Еще несколько цветов, которые держала Флоренс, упали на землю; те, что остались у нее, были влажны, но не от росы; и голова ее опустилась на руки, державшие эти цветы.

- Бедная Флоренс! Милая, хорошая Флоренс! - воскликнула девочка.

- Ты понимаешь, для чего я тебе рассказала об этом, Кэт? - спросила леди.

- Для того, чтобы я была очень ласкова с ней и постаралась ей понравиться. Не правда ли, для этого, тетя?

- Отчасти, - сказала леди, - но это не все. Хотя мы видим, что она весела, приветливо улыбается каждому, готова услужить всем нам и принимает участие во всех развлечениях, вряд ли она по-настоящему счастлива. Как ты думаешь, Кэт?

- Мне кажется, нет, - ответила девочка.

- И ты понимаешь, - продолжала леди, - почему при виде детей, у которых есть родители, любящие их и гордящиеся ими, а таких здесь сейчас много, она втайне грустит?

- Да, милая тетя, - сказала девочка, - я это очень хорошо понимаю. Бедная Флоренс!

Снова посыпались на землю цветы, а те, что она прижимала к груди, трепетали, словно от зимнего ветра.

- Моя Кэт, - сказала леди тоном серьезным, но очень спокойным и ласковым, который с первой же секунды произвел такое сильное впечатление на Флоренс, - из всех живущих здесь детей ты для нее самая подходящая подруга, которая не причинит ей зла; ты не будешь, помимо своей воли, как это делают более счастливые дети...

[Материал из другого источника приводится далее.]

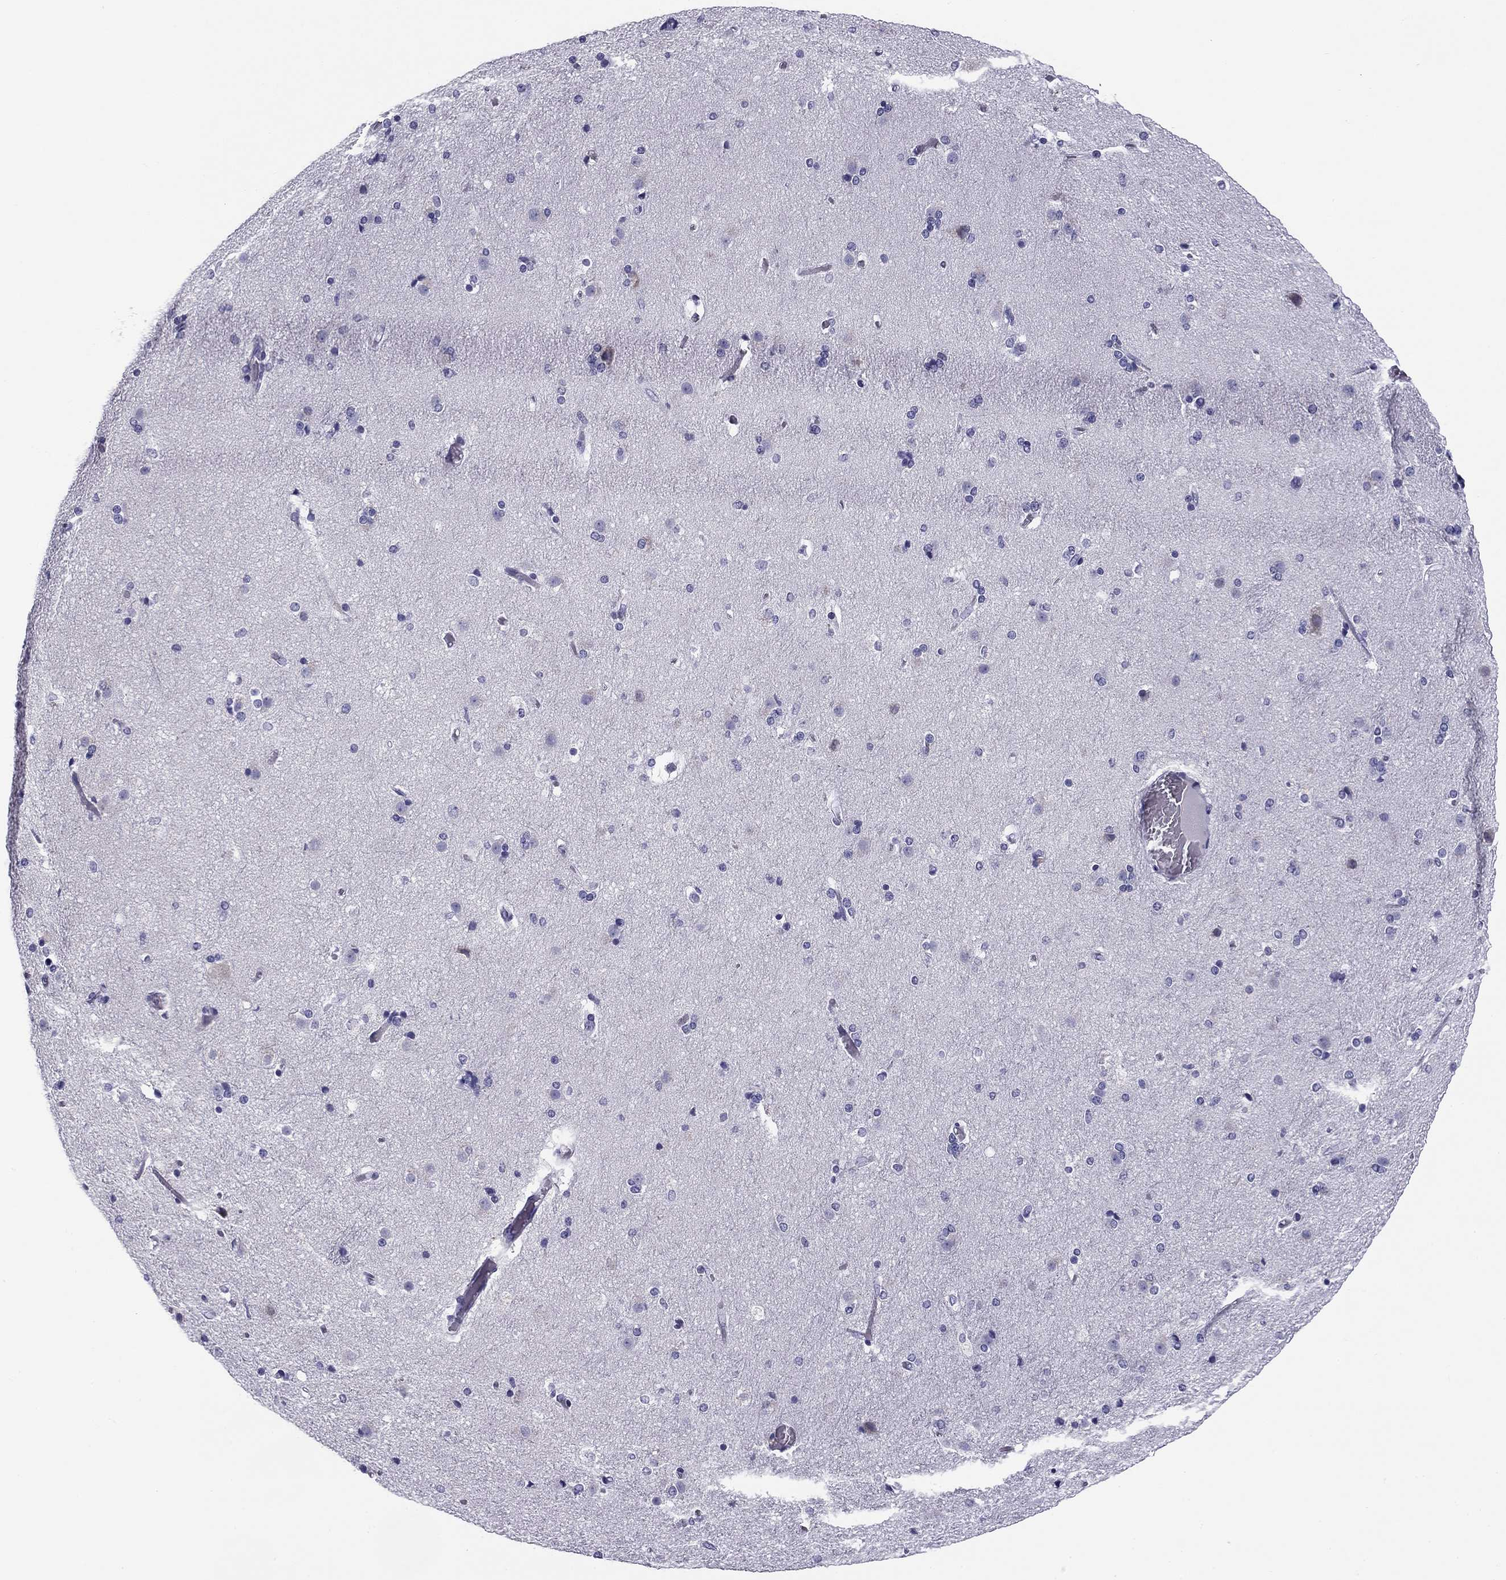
{"staining": {"intensity": "negative", "quantity": "none", "location": "none"}, "tissue": "caudate", "cell_type": "Glial cells", "image_type": "normal", "snomed": [{"axis": "morphology", "description": "Normal tissue, NOS"}, {"axis": "topography", "description": "Lateral ventricle wall"}], "caption": "Histopathology image shows no significant protein staining in glial cells of unremarkable caudate.", "gene": "TMED3", "patient": {"sex": "female", "age": 71}}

- Нет никого счастливее меня, тетя! - воскликнула девочка и, по-видимому, прильнула к ней.

- ...Ты не будешь, милая Кэт, напоминать ей об ее несчастье. Поэтому я бы хотела, чтобы ты, стараясь с ней подружиться, приложила к этому все усилия и помнила, что твоя утрата - в ту пору, когда, слава богу, ты еще не могла понять всей ее тяжести, - дает тебе права на бедную Флоренс.

- Но с вами, тетя, я никогда не была лишена родительской любви, возразила девочка.

- Во всяком случае, дорогая, - сказала леди, - твое горе легче, чем горе Флоренс, потому что не может быть на свете сироты более одинокой, чем та, у которой отец жив, но отказал ей в любви.

Цветы рассыпались по земле, как прах; руки, более не занятые ими, закрыли лицо; и осиротевшая Флоренс опустилась на землю и плакала долго и горько...

Но сильная духом и твердая в своем благом намерении, Флоренс держалась за это намерение, как умирающая мать держалась за Флоренс в тот день, когда дала жизнь Полю. Отец не знает, как горячо она его любит. Как бы долго ни пришлось ждать, и как бы медленно ни тянулось время, она должна рано или поздно открыть ему эту любовь. До тех пор она должна заботиться о том, чтобы ни одним необдуманным словом, взглядом, взрывом чувств, вызванным случайными обстоятельствами, не пожаловаться на него, не дать повода к этим слухам, порочащим его.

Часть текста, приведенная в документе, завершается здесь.